Perhaps one day i’ll be able to get that incorporated in the website, but it got me thinking… what tools do you use for tracking your language learning outside of Natively? A simple spreadsheet? Your podcast app? Kindle? A habit tracker app?
I use an app called “Strides” to track my listening in particular.
You can set a numerical goal that you want to accomplish by a certain date, then it breaks down how much you need to do everyday and has graphs to show if you are on track or not. Pretty cool!
5 months of Korean listening history! (goal currently reflects 0 since I hit my goal! But it will auto adjust based on how much is left)
Back when I was using flash card apps like anki or WK, I used those to keep track of the words I was learning. I liked Floflo (now koohi I think) since it allowed me to see how many % of a book’s words I already knew.
But I’m not using any of those anymore.
I am using bookmeter to keep track of 活字 books I read since it handles rereads, but that’s about it.
I used Toggl for a while, but found it a bit inconvenient to have to remember to start the timer whenever I was doing anything language-related (bad memory ), and I also don’t really like the feeling of being timed as I’m doing something… Under pressure!
I prefer Natively’s method - if the choice of media expands to listening, it would be nice to log podcast episodes and have stats for those (number of eps x average ep length) and audiobooks to get an idea of hours listened.
Someone made a script to send anki stats to Toggl, which I did like… One day, Natively?
I will never time myself reading, though. Never ever!
I use booklog.jp to track my Japanese reading just at an individual book level. This kind of now overlaps with Natively, but I’ve been using it a lot longer. It does have a few features Natively doesn’t, notably automatable download of data in csv format, so I have backups in case the service ever goes away. I think the bookshelf view of a grid of covers also works better as an at-a-glance view than the vertical list you get from Natively’s “my books” page.
I’ve never tried to track my manga reading, but these days I hardly read any anyway.
I occasionally do page-level recording for tadoku.app when I’m doing one of their contests, but I haven’t done that since last year.
秘書ひら
but it’s part of a channel and I think the logging stuff might have been “programmed” especially for that channel. I am not sure it’s default to the bot. At least, there is a person who is fixing the bot scripts when they break.

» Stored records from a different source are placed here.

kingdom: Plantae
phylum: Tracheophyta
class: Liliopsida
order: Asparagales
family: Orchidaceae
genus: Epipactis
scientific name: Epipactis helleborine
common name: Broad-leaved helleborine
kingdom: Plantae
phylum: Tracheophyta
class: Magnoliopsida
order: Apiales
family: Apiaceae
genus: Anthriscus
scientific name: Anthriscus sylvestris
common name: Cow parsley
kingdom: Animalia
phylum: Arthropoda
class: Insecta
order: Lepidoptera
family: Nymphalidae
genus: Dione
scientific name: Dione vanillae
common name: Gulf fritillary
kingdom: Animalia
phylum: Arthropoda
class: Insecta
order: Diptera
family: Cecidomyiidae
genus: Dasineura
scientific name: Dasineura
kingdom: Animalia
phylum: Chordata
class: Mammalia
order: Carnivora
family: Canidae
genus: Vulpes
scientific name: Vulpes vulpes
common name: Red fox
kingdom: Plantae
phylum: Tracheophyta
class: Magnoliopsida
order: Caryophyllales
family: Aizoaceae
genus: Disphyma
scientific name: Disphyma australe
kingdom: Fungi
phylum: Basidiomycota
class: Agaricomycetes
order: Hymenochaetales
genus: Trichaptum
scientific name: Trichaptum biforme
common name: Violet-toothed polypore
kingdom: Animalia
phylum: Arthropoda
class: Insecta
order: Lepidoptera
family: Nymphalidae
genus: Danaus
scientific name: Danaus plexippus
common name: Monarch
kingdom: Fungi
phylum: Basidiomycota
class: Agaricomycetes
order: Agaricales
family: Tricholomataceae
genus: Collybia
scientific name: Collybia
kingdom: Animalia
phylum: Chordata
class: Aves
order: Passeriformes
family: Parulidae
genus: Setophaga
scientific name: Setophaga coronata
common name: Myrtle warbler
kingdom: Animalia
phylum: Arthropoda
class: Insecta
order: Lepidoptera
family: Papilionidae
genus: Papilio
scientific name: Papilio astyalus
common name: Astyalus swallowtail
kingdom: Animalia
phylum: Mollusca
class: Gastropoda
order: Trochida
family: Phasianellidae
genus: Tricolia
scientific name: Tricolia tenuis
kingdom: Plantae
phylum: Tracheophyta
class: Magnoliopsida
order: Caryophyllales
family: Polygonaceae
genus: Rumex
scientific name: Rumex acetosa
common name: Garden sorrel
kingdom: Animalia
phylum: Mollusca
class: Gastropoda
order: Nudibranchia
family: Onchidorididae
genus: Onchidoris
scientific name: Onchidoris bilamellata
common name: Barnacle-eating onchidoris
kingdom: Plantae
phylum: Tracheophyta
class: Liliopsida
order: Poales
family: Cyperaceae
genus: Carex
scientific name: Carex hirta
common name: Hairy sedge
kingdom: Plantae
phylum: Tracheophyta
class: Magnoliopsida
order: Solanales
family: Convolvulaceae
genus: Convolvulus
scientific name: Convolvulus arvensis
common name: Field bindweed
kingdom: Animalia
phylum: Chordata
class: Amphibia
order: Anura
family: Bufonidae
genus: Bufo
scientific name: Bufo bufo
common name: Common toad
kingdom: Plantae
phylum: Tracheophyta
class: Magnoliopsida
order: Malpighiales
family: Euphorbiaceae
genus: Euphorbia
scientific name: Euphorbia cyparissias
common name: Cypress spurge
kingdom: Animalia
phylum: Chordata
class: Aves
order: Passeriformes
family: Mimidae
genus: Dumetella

I coded myself a bot, inspired in the one from tmw, for the discord server where I usually participate. I have logged everything since the beginning of my japanese journey so it’s pretty nice.
I am also currently coding a self-hosted manga library with mokuro support so that I can know how many characters a volume has and some other data like reading speed and so.
Also I’m thinking of retiring this method once I wrap my current targets because it turns out intensive mining isn’t working out well with my patience level (none)
Sometimes I go crazy with mining and end up with a pretty big backlog, but when that happens I just tone down how frequently I mine stuff for a while until I take care of the existing new cards. Yesterday I racked up about 30 new words reading Medium, so today I only bothered mining ~5(I still had to look up a ton, of course). It’s pretty refreshing to just check the definition real quick and then keep it moving, sometimes you even pick up repeated words passively w/o really trying, just because you keep running into it. I figure even if I don’t mine everything new all the time, if it truly is important, it will certainly show up in the future as well at some point, in the book or otherwise.
There are also some series that I have mentally designated as things I’m not really gonna bother mining at all, though I typically reserve that for TV shows.
Yes, I’m trying to go into more directed frequency mining (ie words I see more than once, especially within a given work, but also just more generally). I was just thinking I was mining a few of those four-word-set-phrases things the other day and I was like, what am I doing, this is like learning ‘antidisestablishmentarianism’ before learning the word ‘prison’ or something lol.